**PROBLEM REQUIREMENTS:** Write out the lines from the one containing "- University positions" through the one containing "- Analysis in", both included, word for word.

Stored items:
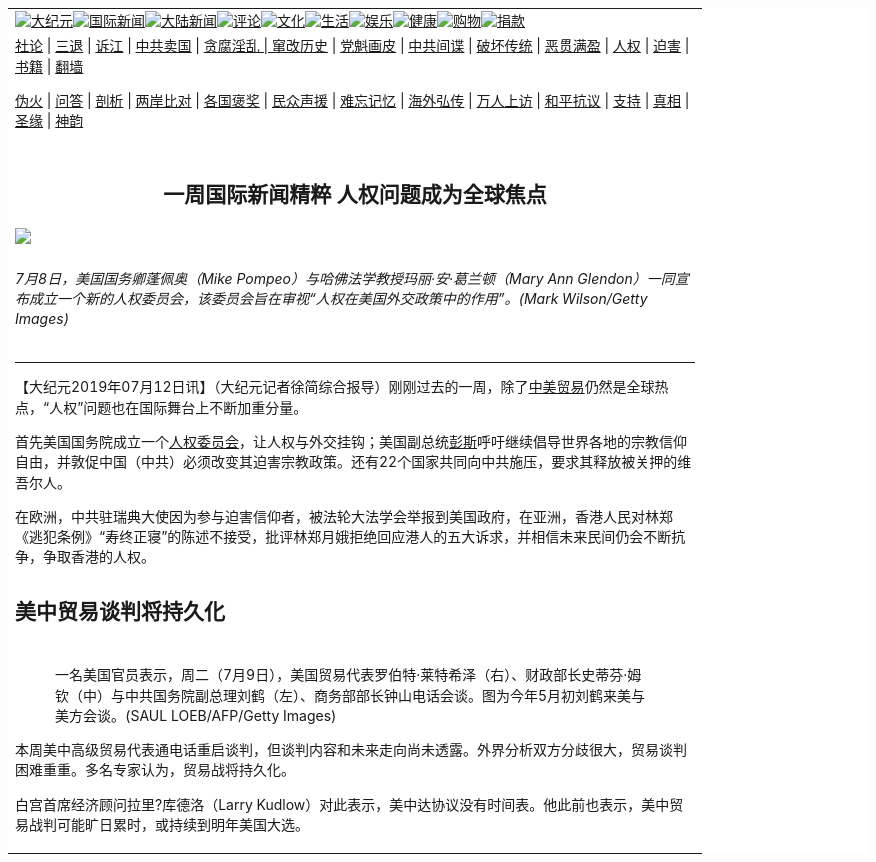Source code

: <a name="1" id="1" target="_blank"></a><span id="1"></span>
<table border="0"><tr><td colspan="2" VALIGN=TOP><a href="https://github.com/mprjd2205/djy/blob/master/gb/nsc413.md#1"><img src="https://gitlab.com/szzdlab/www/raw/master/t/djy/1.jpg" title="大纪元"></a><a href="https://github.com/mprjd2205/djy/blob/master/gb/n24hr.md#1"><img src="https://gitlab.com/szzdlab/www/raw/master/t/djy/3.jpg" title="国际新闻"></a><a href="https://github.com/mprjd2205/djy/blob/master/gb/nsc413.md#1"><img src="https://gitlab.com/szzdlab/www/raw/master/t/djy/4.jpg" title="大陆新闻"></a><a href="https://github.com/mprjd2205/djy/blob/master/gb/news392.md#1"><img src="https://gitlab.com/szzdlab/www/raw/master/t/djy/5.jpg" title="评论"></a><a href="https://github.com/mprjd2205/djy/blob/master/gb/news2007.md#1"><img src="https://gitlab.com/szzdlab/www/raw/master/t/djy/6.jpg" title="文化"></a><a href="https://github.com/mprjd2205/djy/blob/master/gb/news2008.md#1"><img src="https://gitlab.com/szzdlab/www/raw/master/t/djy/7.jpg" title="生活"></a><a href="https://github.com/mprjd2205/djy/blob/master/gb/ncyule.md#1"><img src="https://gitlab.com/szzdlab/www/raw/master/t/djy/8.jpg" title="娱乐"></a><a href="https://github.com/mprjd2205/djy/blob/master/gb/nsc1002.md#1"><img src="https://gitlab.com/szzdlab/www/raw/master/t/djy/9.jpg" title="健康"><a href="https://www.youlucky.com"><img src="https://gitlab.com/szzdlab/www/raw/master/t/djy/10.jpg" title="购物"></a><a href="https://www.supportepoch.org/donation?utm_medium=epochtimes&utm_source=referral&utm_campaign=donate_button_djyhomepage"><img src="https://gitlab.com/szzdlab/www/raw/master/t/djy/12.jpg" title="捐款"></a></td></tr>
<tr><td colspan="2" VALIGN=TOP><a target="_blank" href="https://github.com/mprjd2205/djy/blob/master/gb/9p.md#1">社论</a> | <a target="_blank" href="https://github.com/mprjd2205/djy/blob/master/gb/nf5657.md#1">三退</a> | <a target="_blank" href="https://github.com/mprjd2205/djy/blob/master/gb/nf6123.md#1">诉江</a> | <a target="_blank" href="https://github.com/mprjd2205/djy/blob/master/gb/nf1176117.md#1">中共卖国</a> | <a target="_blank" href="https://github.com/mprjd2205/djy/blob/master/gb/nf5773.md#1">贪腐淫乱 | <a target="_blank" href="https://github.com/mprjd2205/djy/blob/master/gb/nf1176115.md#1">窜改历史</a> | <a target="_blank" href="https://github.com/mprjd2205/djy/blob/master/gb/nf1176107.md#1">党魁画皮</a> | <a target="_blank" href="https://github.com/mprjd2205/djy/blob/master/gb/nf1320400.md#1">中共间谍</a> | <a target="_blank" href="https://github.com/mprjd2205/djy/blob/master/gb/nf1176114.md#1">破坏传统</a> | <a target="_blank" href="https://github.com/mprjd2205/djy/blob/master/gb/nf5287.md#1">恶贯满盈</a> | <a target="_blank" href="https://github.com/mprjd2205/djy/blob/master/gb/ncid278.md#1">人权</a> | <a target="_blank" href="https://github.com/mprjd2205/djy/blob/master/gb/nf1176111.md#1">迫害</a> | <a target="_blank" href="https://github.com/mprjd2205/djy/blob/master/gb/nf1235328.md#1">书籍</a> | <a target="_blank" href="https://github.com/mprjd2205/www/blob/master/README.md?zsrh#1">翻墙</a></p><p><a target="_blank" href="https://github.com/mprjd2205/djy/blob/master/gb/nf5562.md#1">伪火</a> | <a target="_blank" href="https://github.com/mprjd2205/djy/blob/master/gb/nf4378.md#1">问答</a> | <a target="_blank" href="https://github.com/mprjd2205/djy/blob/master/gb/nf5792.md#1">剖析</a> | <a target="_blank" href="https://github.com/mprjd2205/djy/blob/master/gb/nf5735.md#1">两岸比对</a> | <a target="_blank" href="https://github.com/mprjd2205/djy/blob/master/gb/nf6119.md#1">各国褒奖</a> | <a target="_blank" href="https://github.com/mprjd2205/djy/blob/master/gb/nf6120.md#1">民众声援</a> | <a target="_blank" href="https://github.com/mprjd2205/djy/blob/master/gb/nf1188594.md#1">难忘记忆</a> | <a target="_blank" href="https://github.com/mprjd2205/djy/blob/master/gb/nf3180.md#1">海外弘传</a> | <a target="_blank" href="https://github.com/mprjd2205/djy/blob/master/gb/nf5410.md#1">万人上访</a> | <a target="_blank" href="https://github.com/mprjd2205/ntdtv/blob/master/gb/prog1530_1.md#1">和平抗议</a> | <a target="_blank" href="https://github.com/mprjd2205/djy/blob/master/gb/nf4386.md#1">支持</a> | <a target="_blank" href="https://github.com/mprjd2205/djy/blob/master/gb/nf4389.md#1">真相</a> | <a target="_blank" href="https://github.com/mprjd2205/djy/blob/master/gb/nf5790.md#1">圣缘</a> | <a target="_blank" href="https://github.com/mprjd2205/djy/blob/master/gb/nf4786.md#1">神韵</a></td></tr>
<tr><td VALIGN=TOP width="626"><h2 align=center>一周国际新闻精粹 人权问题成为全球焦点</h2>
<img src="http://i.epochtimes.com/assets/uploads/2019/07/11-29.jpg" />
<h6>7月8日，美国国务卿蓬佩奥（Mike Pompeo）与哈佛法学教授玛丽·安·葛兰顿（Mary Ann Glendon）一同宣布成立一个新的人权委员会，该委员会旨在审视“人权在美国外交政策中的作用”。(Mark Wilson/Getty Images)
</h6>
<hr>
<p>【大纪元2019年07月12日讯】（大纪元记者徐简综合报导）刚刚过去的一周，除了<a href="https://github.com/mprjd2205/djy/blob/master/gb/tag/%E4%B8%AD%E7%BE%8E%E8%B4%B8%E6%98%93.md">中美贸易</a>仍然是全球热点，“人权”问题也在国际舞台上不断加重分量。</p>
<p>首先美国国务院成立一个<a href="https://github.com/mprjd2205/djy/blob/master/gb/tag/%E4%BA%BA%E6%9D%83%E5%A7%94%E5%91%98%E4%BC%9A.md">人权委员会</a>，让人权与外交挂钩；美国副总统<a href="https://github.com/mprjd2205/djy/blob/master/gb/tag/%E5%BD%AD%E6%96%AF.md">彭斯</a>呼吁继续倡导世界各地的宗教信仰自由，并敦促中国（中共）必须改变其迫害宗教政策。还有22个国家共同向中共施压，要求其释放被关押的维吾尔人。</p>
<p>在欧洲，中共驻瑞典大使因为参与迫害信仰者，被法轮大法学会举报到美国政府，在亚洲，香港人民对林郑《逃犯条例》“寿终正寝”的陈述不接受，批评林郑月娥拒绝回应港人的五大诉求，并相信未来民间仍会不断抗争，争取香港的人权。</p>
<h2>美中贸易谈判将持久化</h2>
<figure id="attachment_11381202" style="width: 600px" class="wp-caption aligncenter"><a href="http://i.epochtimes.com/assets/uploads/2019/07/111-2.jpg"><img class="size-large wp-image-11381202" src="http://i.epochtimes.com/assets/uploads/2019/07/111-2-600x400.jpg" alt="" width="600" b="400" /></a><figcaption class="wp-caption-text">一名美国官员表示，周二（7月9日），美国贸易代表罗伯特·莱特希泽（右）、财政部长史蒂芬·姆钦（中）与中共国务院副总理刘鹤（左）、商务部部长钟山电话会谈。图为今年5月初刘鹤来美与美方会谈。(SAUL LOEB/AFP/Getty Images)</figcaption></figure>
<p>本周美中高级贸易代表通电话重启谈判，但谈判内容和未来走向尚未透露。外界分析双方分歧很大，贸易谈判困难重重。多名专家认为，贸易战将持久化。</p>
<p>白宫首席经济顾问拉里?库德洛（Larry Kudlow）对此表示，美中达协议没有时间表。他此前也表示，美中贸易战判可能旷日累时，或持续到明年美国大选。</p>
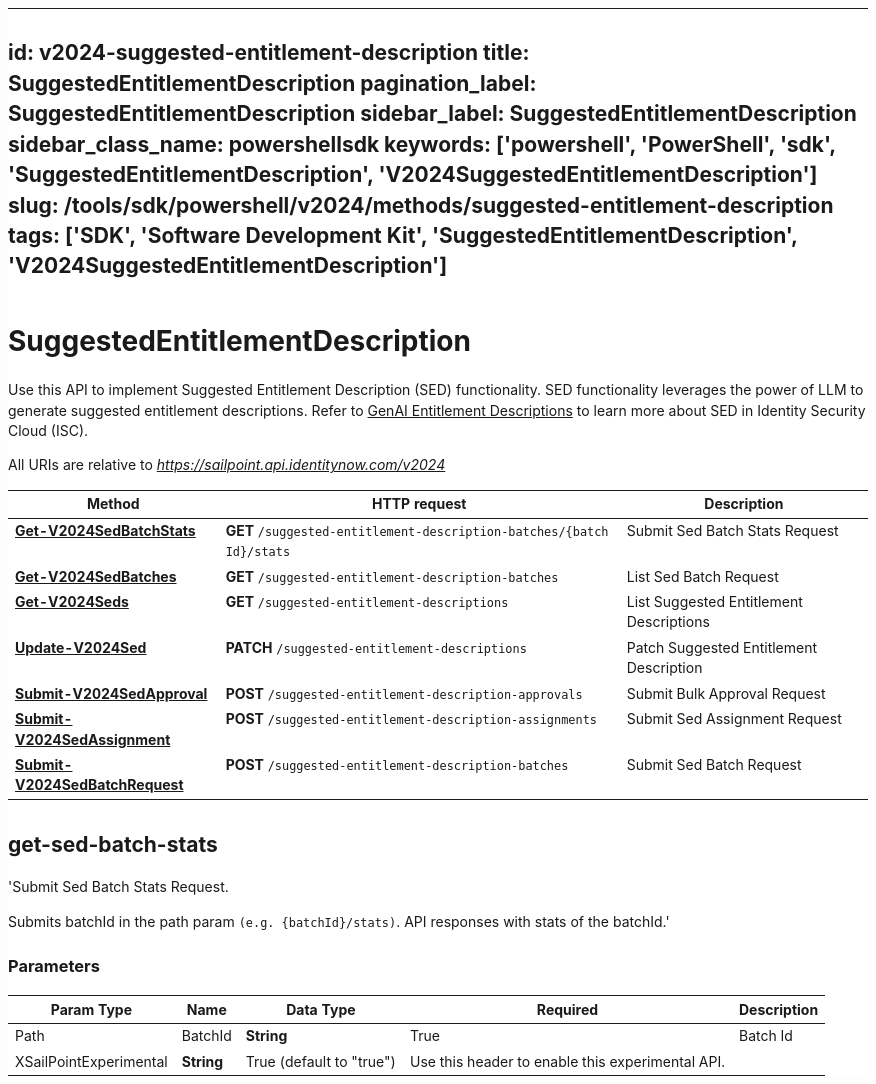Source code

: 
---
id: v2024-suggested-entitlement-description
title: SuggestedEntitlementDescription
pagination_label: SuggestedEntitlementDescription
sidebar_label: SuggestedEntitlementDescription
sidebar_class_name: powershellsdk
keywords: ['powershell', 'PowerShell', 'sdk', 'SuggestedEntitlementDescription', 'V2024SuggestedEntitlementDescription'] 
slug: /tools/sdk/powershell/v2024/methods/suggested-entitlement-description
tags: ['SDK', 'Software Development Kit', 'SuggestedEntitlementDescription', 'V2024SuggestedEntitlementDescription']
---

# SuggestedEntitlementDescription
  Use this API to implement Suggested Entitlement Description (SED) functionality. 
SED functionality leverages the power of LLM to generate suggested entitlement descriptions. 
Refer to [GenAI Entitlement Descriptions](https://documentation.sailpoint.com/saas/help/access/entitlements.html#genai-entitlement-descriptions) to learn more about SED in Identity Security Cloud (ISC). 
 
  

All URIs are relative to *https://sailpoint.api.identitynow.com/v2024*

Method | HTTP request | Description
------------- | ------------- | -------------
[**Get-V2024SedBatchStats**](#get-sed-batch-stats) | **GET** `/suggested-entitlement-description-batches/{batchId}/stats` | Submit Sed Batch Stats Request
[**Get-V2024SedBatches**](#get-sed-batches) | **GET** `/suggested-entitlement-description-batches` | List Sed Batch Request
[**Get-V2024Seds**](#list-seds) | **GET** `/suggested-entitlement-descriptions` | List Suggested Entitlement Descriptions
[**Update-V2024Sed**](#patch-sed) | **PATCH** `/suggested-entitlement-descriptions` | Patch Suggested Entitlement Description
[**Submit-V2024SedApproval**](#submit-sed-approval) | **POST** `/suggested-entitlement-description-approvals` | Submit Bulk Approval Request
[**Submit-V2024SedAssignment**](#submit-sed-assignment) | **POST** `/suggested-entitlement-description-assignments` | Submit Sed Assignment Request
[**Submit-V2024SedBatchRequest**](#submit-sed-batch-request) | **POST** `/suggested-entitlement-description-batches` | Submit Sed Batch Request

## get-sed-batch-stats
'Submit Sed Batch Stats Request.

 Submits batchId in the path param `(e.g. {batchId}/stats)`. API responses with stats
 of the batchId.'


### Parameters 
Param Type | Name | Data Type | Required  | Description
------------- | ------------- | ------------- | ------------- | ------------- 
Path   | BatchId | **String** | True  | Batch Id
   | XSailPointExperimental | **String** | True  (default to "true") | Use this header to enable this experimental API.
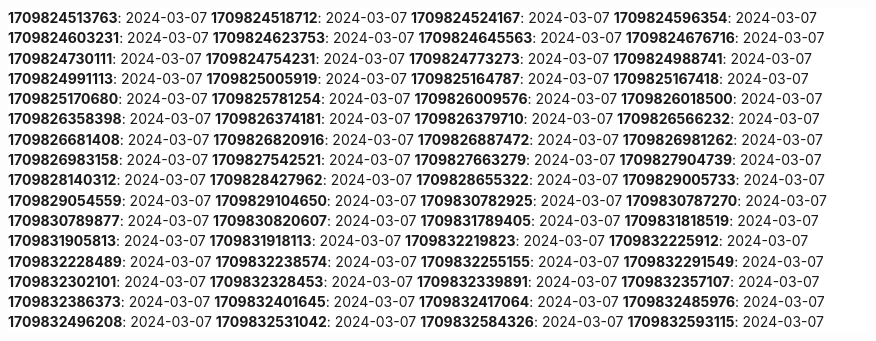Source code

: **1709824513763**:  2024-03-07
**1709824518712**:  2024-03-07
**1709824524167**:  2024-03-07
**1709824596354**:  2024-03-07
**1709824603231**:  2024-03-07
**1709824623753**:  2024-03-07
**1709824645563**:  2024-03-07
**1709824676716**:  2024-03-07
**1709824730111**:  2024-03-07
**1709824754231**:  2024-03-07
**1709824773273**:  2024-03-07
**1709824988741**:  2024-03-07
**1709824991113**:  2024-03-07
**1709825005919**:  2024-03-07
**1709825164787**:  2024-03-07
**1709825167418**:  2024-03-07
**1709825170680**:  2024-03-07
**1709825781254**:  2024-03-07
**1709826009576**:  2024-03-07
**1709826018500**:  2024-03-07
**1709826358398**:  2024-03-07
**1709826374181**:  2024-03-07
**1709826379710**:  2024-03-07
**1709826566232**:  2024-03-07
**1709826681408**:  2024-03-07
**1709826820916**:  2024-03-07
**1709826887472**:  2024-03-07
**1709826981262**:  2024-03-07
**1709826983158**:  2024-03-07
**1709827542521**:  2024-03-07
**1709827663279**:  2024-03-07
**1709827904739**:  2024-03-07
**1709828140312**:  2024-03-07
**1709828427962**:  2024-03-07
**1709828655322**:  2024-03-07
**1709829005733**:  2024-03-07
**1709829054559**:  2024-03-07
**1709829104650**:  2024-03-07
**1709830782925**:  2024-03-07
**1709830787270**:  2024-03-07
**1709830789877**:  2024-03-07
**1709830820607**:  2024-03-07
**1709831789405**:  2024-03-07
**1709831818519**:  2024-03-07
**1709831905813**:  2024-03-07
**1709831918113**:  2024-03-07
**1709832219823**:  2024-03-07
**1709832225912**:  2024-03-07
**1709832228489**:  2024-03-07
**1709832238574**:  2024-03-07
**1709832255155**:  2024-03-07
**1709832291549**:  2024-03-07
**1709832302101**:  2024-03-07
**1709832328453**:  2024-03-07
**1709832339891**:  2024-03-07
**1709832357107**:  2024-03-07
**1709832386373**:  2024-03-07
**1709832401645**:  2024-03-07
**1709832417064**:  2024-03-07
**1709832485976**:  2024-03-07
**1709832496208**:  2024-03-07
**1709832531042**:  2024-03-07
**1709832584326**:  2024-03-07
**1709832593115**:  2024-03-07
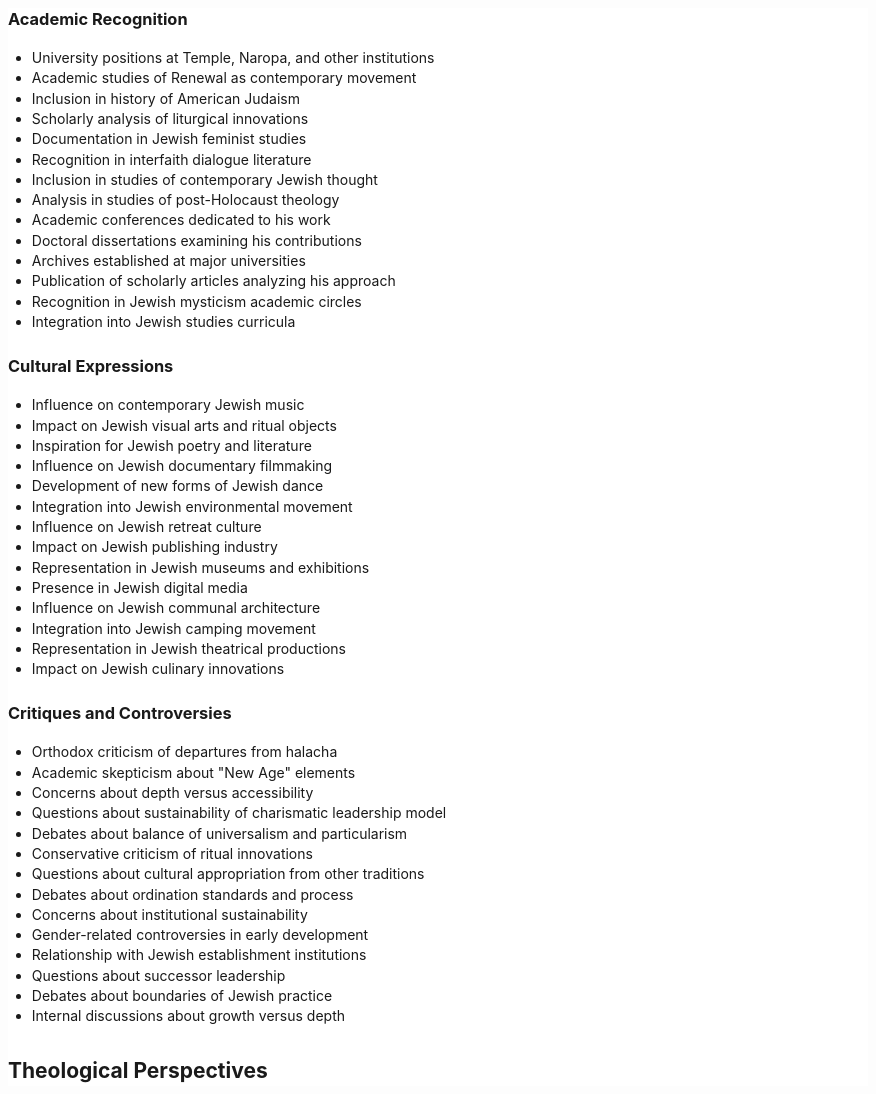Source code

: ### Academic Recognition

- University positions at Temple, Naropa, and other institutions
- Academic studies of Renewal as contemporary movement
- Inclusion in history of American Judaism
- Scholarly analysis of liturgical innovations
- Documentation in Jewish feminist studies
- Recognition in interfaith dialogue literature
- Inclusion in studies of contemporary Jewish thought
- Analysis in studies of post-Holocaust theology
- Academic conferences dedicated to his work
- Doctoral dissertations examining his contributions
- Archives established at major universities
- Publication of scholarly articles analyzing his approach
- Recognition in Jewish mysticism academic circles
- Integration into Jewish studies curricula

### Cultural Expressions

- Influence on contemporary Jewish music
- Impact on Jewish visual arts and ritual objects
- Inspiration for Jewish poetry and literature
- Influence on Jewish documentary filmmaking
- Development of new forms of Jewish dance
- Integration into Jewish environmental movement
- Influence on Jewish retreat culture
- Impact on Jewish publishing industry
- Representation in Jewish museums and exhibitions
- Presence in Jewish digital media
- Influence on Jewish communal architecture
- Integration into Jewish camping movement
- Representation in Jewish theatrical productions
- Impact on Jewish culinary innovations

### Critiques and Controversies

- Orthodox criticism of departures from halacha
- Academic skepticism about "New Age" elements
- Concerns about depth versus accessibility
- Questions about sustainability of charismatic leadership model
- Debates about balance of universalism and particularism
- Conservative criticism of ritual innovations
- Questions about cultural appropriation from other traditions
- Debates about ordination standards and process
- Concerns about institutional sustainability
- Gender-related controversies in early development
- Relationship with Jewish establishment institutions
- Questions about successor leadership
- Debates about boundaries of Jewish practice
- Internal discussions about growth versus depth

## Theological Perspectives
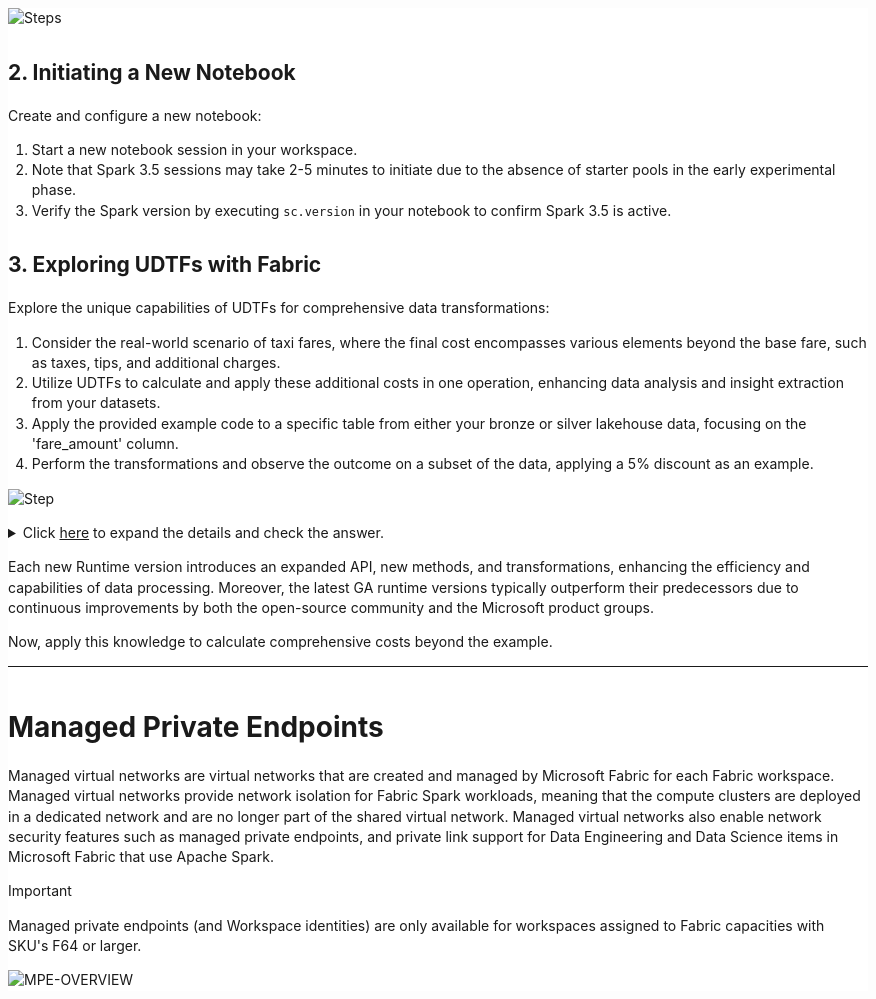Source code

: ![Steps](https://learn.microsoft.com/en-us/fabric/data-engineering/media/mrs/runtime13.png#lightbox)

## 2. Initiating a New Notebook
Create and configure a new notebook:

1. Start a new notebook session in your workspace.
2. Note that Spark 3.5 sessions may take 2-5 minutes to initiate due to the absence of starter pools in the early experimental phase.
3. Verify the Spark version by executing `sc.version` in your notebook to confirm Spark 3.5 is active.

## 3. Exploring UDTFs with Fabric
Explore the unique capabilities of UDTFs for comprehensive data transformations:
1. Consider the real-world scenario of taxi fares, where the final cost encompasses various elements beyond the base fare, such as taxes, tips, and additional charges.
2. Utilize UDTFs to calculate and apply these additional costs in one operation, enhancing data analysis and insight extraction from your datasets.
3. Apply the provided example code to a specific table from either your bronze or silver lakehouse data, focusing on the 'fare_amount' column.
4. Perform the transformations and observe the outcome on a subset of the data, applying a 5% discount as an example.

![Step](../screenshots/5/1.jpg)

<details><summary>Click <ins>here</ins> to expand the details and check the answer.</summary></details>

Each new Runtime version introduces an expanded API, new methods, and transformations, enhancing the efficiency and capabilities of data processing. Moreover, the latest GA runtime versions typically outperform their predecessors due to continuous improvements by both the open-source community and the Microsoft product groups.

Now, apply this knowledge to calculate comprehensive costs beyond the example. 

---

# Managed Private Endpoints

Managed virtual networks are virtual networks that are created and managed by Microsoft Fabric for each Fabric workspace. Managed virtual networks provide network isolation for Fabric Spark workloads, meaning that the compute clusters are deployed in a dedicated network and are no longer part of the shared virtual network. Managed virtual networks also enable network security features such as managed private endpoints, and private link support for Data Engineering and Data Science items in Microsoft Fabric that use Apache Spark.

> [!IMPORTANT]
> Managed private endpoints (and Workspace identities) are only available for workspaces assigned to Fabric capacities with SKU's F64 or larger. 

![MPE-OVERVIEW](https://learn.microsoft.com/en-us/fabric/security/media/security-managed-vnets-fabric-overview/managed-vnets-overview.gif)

**EXERCISE SOLUTION:**
- University positions at Temple, Naropa, and other institutions
- Academic studies of Renewal as contemporary movement
- Inclusion in history of American Judaism
- Scholarly analysis of liturgical innovations
- Documentation in Jewish feminist studies
- Recognition in interfaith dialogue literature
- Inclusion in studies of contemporary Jewish thought
- Analysis in studies of post-Holocaust theology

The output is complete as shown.